From the line containing "right hip: (20, 224)" through the final line of the records, reproduce every line exactly.

**PROVIDED RECORDS:**
=-=-=

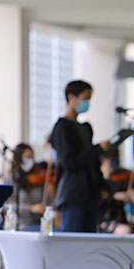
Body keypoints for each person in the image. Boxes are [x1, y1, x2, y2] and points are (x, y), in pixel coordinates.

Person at [51, 80, 110, 233]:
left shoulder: (86, 128)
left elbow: (92, 162)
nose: (87, 102)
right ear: (71, 98)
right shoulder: (62, 128)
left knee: (89, 246)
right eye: (85, 98)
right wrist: (97, 149)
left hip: (90, 195)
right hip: (72, 196)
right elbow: (69, 162)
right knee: (71, 246)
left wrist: (102, 186)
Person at [10, 143, 52, 231]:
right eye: (27, 157)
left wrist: (47, 209)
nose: (30, 161)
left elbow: (49, 201)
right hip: (20, 224)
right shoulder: (10, 178)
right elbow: (7, 206)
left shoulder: (39, 177)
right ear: (18, 158)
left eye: (32, 157)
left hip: (38, 224)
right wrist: (30, 209)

=-=-=

**EXERCISE OUTPUT:**
right hip: (20, 224)
right shoulder: (10, 178)
right elbow: (7, 206)
left shoulder: (39, 177)
right ear: (18, 158)
left eye: (32, 157)
left hip: (38, 224)
right wrist: (30, 209)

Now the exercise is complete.